8. A method for generating a Bokeh effect in out-focusing photography, the method comprising:

detecting a position of each pixel corresponding to a light area from an original image;

generating a blurred image by blurring the original image;

mapping a preset texture in correspondence with the detected positions of the pixels in the blurred image; and

outputting a result image by mixing the image in which the texture is mapped and the original image.

9. The method of claim 8, further comprising:

blurring the texture in the image in which the texture is mapped.

10. The method of claim 9, wherein detecting of the position comprises:

calculating a difference value between a pixel value of each pixel of the original image and each pixel value of neighboring pixels surrounding each of the pixels;

determining whether the calculated difference value is greater than a threshold; and

estimating a position of a pixel having the difference value if the difference value is greater than the threshold.

11. The method of claim 10, wherein mapping the texture comprises:

setting a mapping area of a preset size to map the texture on the detected position of each pixel; and

mapping the texture in the set mapping area.

12. The method of claim 11, wherein a size of the texture is proportional to a size of the original image.

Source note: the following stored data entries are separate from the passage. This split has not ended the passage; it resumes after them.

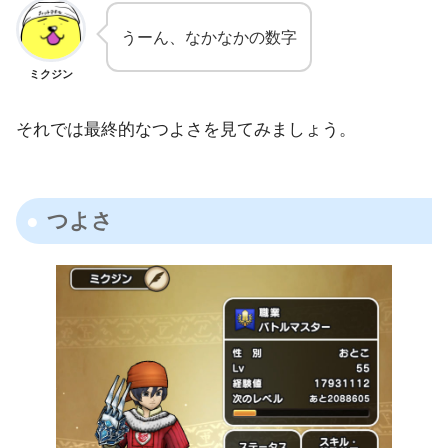
うーん、なかなかの数字
ミクジン
それでは最終的なつよさを見てみましょう。
つよさ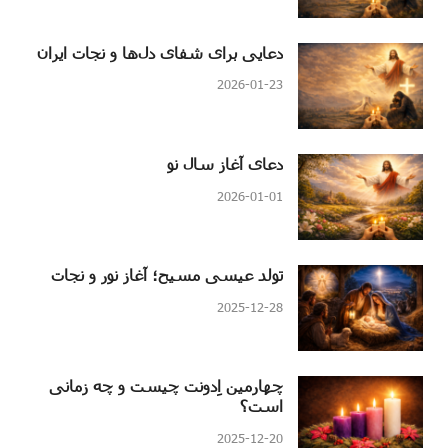
دعایی برای شفای دل‌ها و نجات ایران
2026-01-23
دعای آغاز سال نو
2026-01-01
تولد عیسی مسیح؛ آغاز نور و نجات
2025-12-28
چهارمین اِدونت چیست و چه زمانی
است؟
2025-12-20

13. The method of claim 12, wherein the mapping of the texture further comprises:

setting a color value of the mapped texture by mixing a preset color value and a color value of the original image corresponding to the texture.

14. The method of claim 13, wherein outputting the result image comprises:

outputting the result image by mixing an image area corresponding to a background area in the blurred image and an image area corresponding to a subject area in the original image by using an Alpha map in which the original image is divided into the background area and the subject area.